Since the heavy days of the sixties, Graves has been exploring a number of avenues well outside of traditional musician side-projects. He created Yara, his own Yoruba-named martial art, undertook research on the human heart and its rhythms, developed an herbalist and acupuncturist practice. Those diverse yet interconnected topics make up the foundation of Graves’ teachings.

His underground laboratory and adjacent luxuriant garden constitute the set of Full Mantis. In good part, this is a film of silent details, accumulated and carefully laid-out traces of a multidimensional life. Accordingly, the film contains many beautifully shot close-ups, glimpses of stories untold. On a shelf, a copy of Prussian scientist Hermann von Helmholtz’s On the Sensations of Tone --- a text important to the sixties jazz avant-garde ---, a 1966 hand-painted record issued by Graves and pianist Don Pullen via their "Self-Reliance Program," a forebearer in the movement for musical autonomy soon to bloom.

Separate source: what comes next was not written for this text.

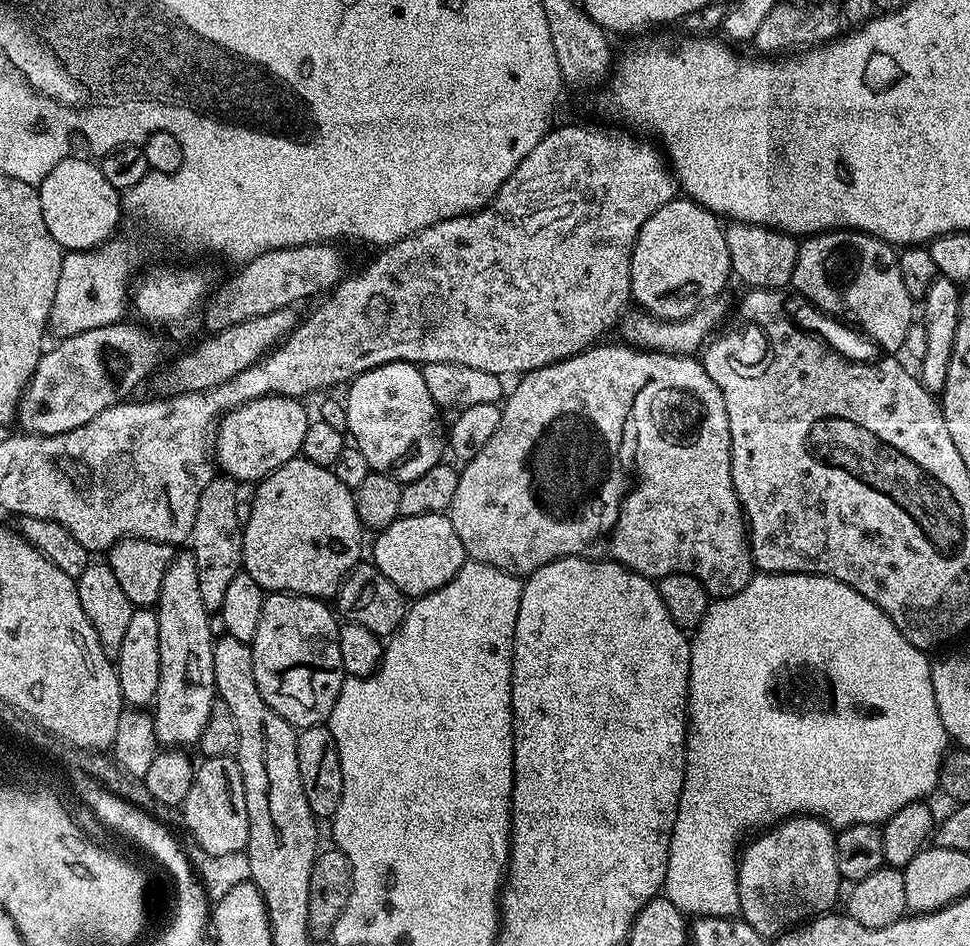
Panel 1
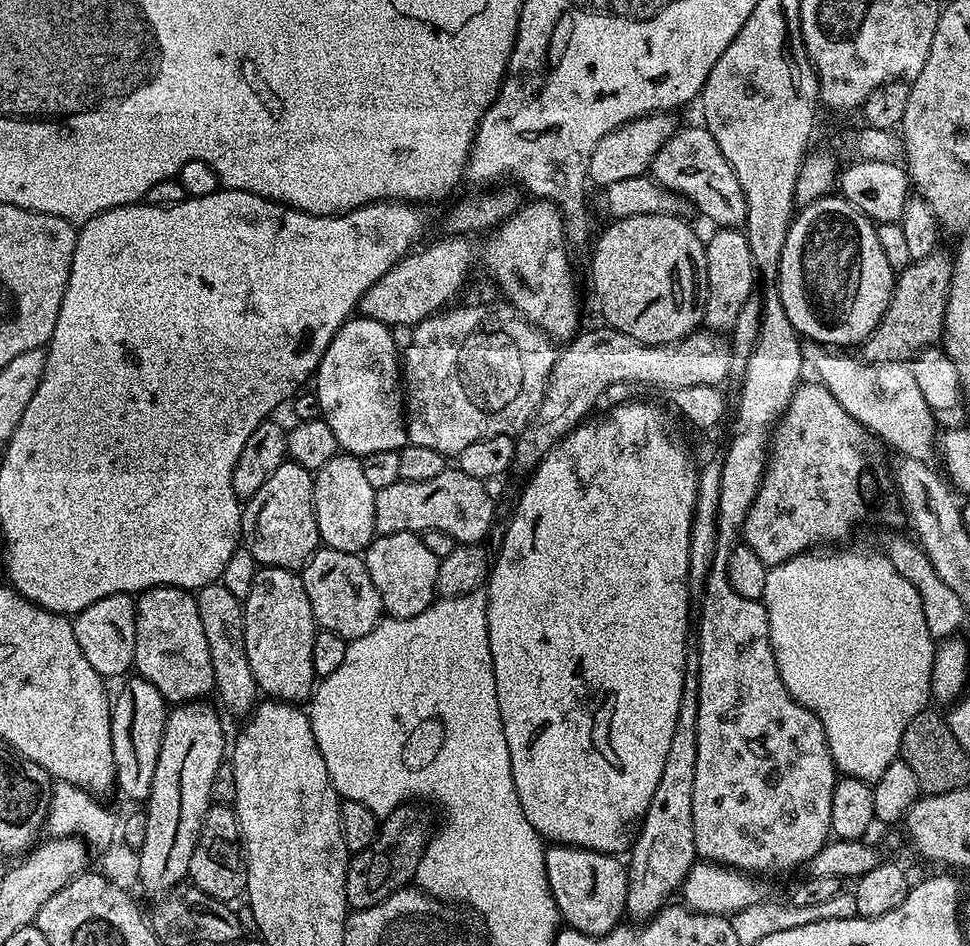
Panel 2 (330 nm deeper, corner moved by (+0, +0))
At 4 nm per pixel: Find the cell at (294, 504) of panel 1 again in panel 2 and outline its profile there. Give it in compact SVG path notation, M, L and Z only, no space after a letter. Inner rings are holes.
M285 462L266 478L258 494L243 505L240 517L242 544L250 550L257 565L300 570L321 547L312 501L312 477L313 473L308 469Z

The framework of this confined setting is blown open by the use of archival footage documenting Graves’ presence on the world stage. Part of this material will be familiar to those already well acquainted with the musician’s work, but is put to effective use. Long excerpts of a 1973 concert in Belgium featuring Graves’ radical formation of drums and three horns, Graves playing percussion during a party in rural Japan, a striking sequence showing the drummer with butoh dancer and improvisor Min Tanaka.

Private photographic archives provide the basis from which one of the most remarkable sequences is built. Black and white pictures of Yara training, impressively edited together. A flyer for a 1969 event featuring the martial art --- "the black way of self-protection" --- alongside the Last Poets and poetry readings by Askia M. Touré and Marvin X gives another hint of an untold story, taking place in the era of Black Power.

The music heard throughout the film is centered mainly on Graves’ solo work on his snare-less drum kit, most often accompanied by his vocalizations. It draws heavily on career-spanning commercially available recordings. Often, a layer of undulating gong resonances hypnotically sits under Graves’ voice in spoken word sequences. Interestingly, the film debuts a so far unknown electronic facet of Graves’ music, consisting of algorithmically transformed heartbeat recordings sounding eerily compatible with free jazz soloing.

The oral nature of Graves’ philosophy deeply impacts the film. One of its marking traits is that it does not attempt to normalize Graves’ work. The musician, and he alone, probes at length territories that will be unfamiliar to most viewers, in sequences that other filmmakers would likely have edited down and balanced with talking heads bringing outside validation. The grainy, hand-held footage of Graves and Tanaka takes place in a gym, the two artists surrounded by autistic children sitting on the floor. Progressively, more and more children get up and join Tanaka, dancing. A small child stands inches away from Graves’ kit, seemingly mesmerized. Perhaps this sequence could be considered as central, plainly demonstrating that however idiosyncratic, Graves’ theories simply work.

The fact that films tend to become the de facto entry points into their subjects’ work --- is it the irreducible density of information moving images appear to carry ? --- seems not to have preoccupied the directors, who have not created a general introduction to Graves. This approach is a welcome one, as it acknowledges the existence of a good amount of print material that a film doesn’t have to supersede.*

Full Mantis is one film about Milford Graves out of several that could be made. Lower profile features** --- excerpted here --- have already been produced, and at least one other film, by William DuVall, has been in preparation. Meginsky and Young’s picture might not be the film jazz history devotees would want to see, but it is certainly in accordance with Graves’ eschewing of labels. A good deal of Graves’ multidimensional work is about organic relationships between the body, its environment, sound, music. Full Mantis is a personal take on a singular man, a take that unfolds as the organic outgrowth of a long-lasting relationship, in the process delivering fragments of an individual truth.